## TASK
What you return must match the records below exactly, apart from the omitted pictures.

• • • •

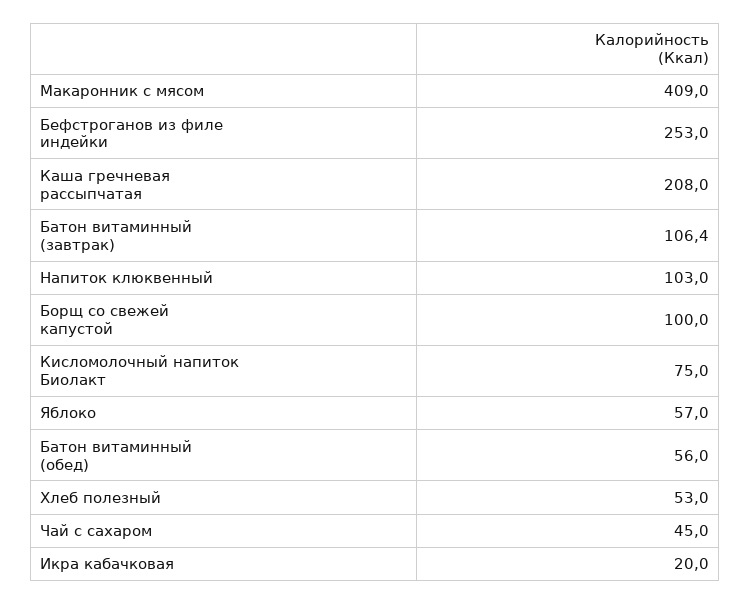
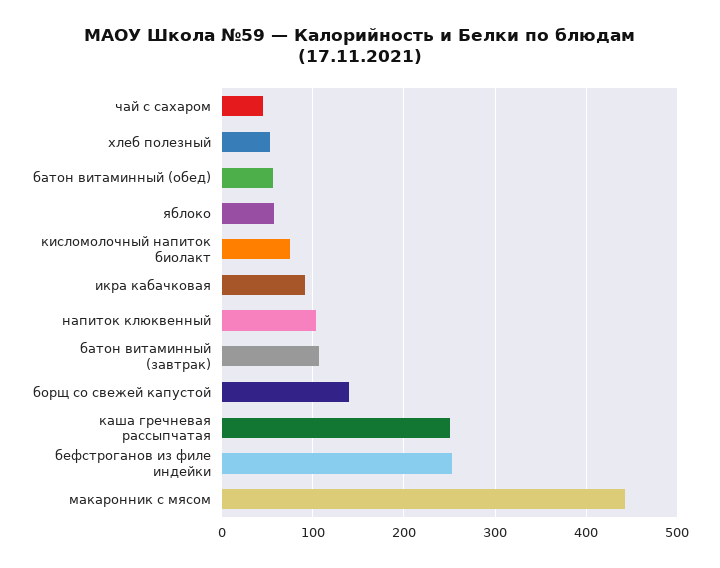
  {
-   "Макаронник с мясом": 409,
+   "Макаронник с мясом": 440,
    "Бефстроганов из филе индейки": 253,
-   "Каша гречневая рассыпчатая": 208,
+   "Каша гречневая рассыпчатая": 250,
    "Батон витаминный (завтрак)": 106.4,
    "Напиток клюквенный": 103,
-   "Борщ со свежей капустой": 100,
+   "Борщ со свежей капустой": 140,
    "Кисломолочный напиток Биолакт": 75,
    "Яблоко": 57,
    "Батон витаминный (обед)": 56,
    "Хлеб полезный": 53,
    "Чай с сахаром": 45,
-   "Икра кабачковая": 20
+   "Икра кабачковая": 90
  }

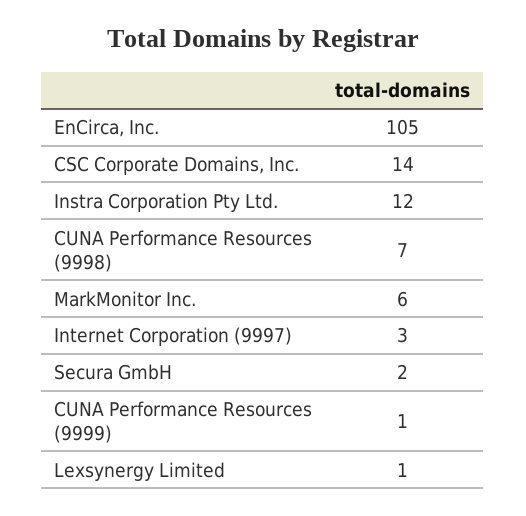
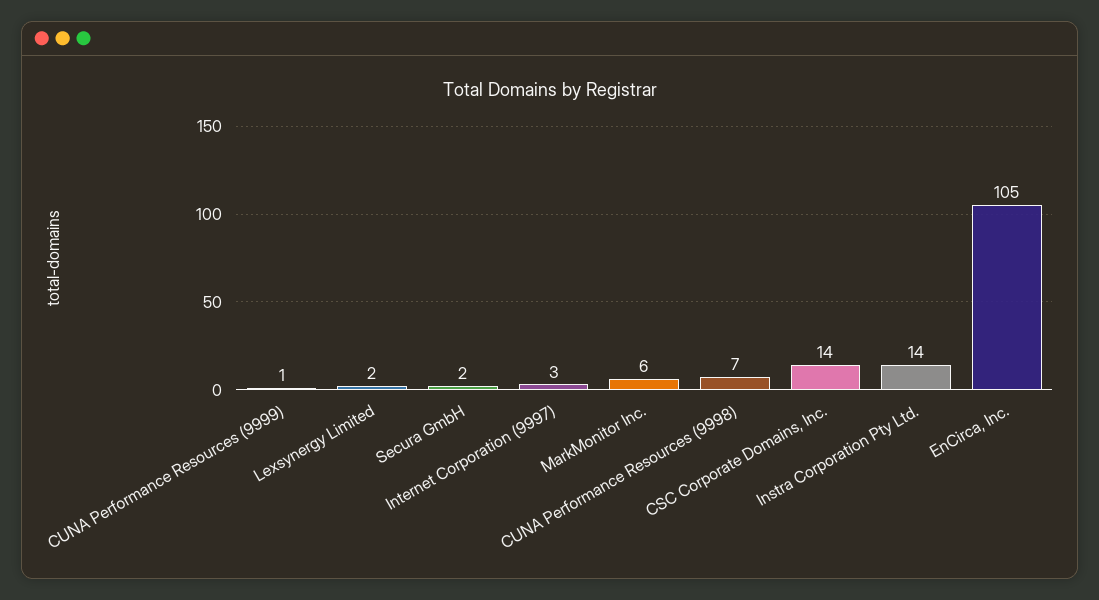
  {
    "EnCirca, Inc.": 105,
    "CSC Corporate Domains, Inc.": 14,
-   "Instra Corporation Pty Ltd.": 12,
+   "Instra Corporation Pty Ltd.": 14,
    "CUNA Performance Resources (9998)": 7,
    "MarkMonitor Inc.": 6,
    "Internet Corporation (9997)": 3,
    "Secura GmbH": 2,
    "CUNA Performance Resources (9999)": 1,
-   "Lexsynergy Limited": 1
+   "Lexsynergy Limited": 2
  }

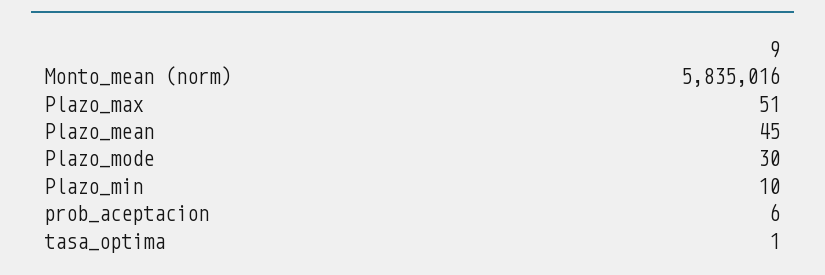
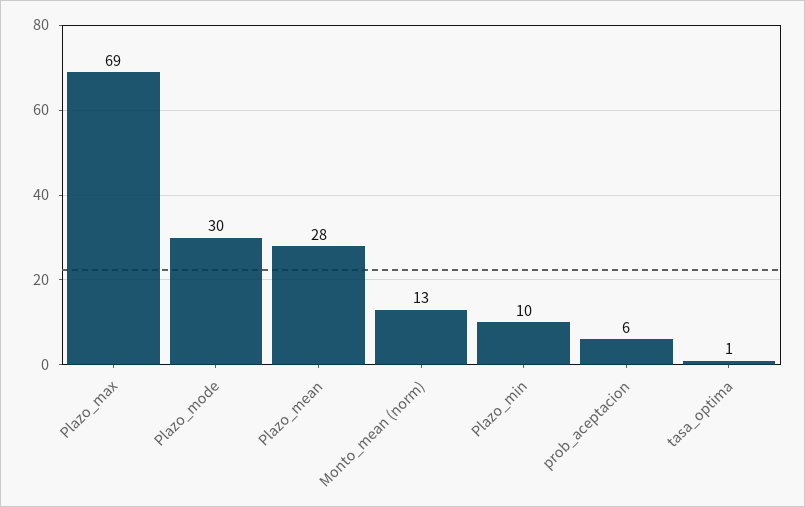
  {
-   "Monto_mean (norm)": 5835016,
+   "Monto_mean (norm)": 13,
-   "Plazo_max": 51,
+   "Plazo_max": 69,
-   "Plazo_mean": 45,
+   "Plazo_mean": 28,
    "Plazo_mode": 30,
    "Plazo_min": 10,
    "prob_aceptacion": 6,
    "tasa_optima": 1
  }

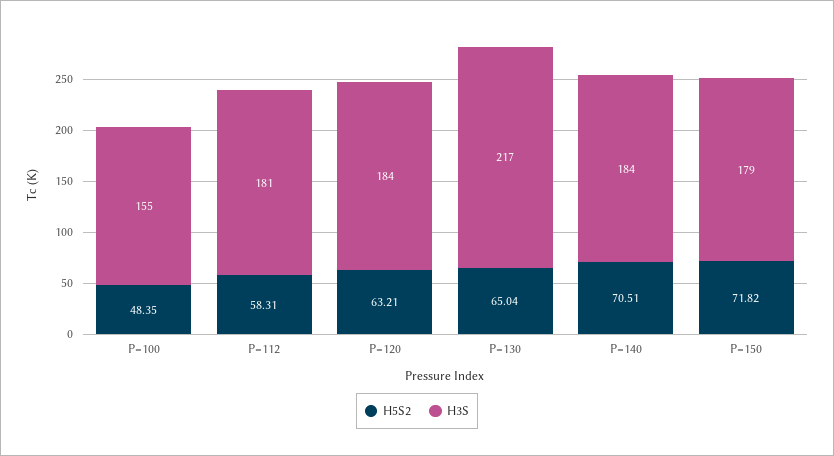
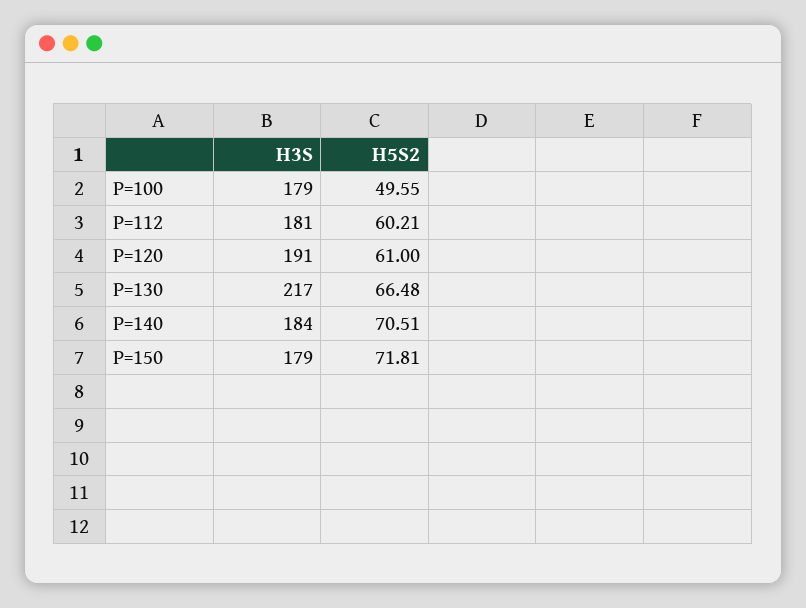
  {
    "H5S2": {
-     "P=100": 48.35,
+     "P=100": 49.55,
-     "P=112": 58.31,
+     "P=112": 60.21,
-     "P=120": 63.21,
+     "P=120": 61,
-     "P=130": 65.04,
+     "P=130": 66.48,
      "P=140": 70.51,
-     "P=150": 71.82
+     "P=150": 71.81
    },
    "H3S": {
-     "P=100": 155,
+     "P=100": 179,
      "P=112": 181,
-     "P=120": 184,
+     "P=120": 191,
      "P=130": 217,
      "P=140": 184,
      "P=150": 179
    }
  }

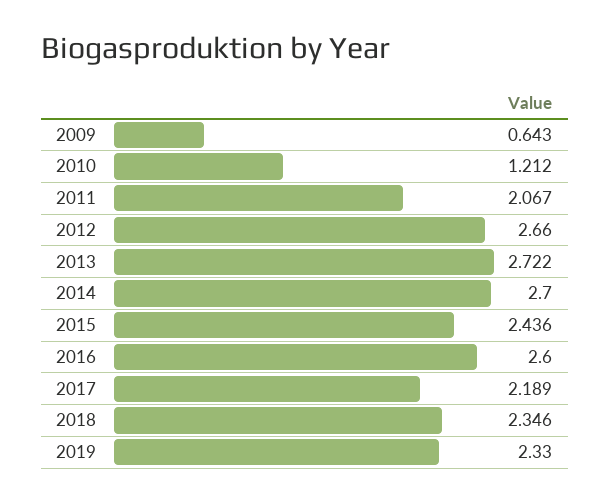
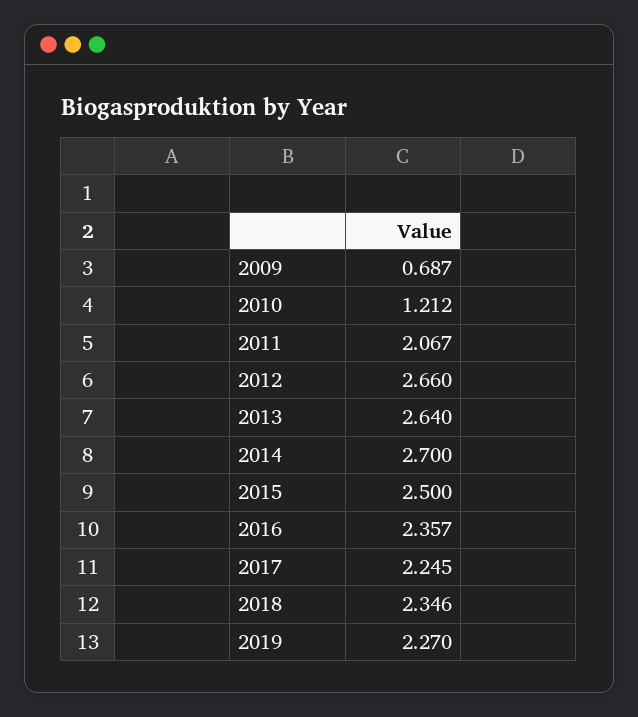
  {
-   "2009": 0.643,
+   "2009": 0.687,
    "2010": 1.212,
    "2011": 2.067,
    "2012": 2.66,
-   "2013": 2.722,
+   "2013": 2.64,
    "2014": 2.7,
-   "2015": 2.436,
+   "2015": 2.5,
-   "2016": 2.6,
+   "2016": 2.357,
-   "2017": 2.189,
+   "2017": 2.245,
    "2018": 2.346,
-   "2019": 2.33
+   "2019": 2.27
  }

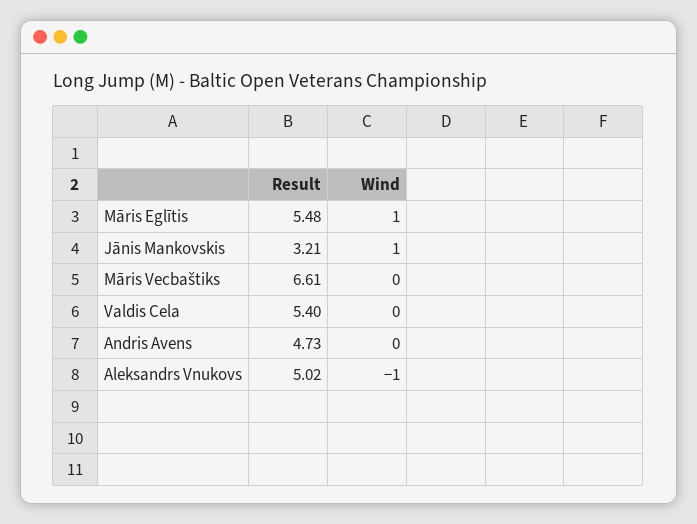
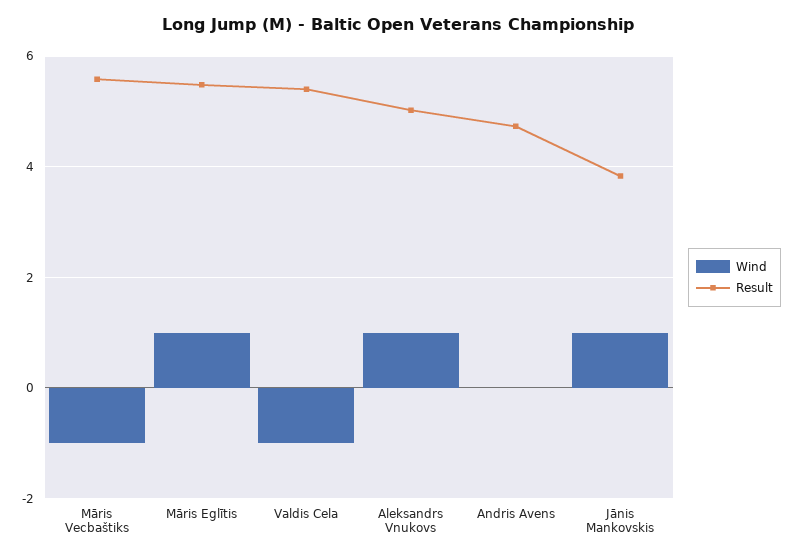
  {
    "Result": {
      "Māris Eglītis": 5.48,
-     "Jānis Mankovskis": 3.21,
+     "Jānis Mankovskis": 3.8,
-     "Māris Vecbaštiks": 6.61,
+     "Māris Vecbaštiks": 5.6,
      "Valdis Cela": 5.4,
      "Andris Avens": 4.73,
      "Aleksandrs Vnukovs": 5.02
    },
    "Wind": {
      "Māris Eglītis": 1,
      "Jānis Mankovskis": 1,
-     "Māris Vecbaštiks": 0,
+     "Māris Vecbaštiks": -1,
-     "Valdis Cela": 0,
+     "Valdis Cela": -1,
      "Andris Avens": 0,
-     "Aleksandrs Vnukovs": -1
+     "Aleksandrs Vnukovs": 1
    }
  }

• • • •

## SOLUTION TO THIS PROBLEM
  {
-   "Макаронник с мясом": 409,
+   "Макаронник с мясом": 440,
    "Бефстроганов из филе индейки": 253,
-   "Каша гречневая рассыпчатая": 208,
+   "Каша гречневая рассыпчатая": 250,
    "Батон витаминный (завтрак)": 106.4,
    "Напиток клюквенный": 103,
-   "Борщ со свежей капустой": 100,
+   "Борщ со свежей капустой": 140,
    "Кисломолочный напиток Биолакт": 75,
    "Яблоко": 57,
    "Батон витаминный (обед)": 56,
    "Хлеб полезный": 53,
    "Чай с сахаром": 45,
-   "Икра кабачковая": 20
+   "Икра кабачковая": 90
  }

  {
    "EnCirca, Inc.": 105,
    "CSC Corporate Domains, Inc.": 14,
-   "Instra Corporation Pty Ltd.": 12,
+   "Instra Corporation Pty Ltd.": 14,
    "CUNA Performance Resources (9998)": 7,
    "MarkMonitor Inc.": 6,
    "Internet Corporation (9997)": 3,
    "Secura GmbH": 2,
    "CUNA Performance Resources (9999)": 1,
-   "Lexsynergy Limited": 1
+   "Lexsynergy Limited": 2
  }

  {
-   "Monto_mean (norm)": 5835016,
+   "Monto_mean (norm)": 13,
-   "Plazo_max": 51,
+   "Plazo_max": 69,
-   "Plazo_mean": 45,
+   "Plazo_mean": 28,
    "Plazo_mode": 30,
    "Plazo_min": 10,
    "prob_aceptacion": 6,
    "tasa_optima": 1
  }

  {
    "H5S2": {
-     "P=100": 48.35,
+     "P=100": 49.55,
-     "P=112": 58.31,
+     "P=112": 60.21,
-     "P=120": 63.21,
+     "P=120": 61,
-     "P=130": 65.04,
+     "P=130": 66.48,
      "P=140": 70.51,
-     "P=150": 71.82
+     "P=150": 71.81
    },
    "H3S": {
-     "P=100": 155,
+     "P=100": 179,
      "P=112": 181,
-     "P=120": 184,
+     "P=120": 191,
      "P=130": 217,
      "P=140": 184,
      "P=150": 179
    }
  }

  {
-   "2009": 0.643,
+   "2009": 0.687,
    "2010": 1.212,
    "2011": 2.067,
    "2012": 2.66,
-   "2013": 2.722,
+   "2013": 2.64,
    "2014": 2.7,
-   "2015": 2.436,
+   "2015": 2.5,
-   "2016": 2.6,
+   "2016": 2.357,
-   "2017": 2.189,
+   "2017": 2.245,
    "2018": 2.346,
-   "2019": 2.33
+   "2019": 2.27
  }

  {
    "Result": {
      "Māris Eglītis": 5.48,
-     "Jānis Mankovskis": 3.21,
+     "Jānis Mankovskis": 3.8,
-     "Māris Vecbaštiks": 6.61,
+     "Māris Vecbaštiks": 5.6,
      "Valdis Cela": 5.4,
      "Andris Avens": 4.73,
      "Aleksandrs Vnukovs": 5.02
    },
    "Wind": {
      "Māris Eglītis": 1,
      "Jānis Mankovskis": 1,
-     "Māris Vecbaštiks": 0,
+     "Māris Vecbaštiks": -1,
-     "Valdis Cela": 0,
+     "Valdis Cela": -1,
      "Andris Avens": 0,
-     "Aleksandrs Vnukovs": -1
+     "Aleksandrs Vnukovs": 1
    }
  }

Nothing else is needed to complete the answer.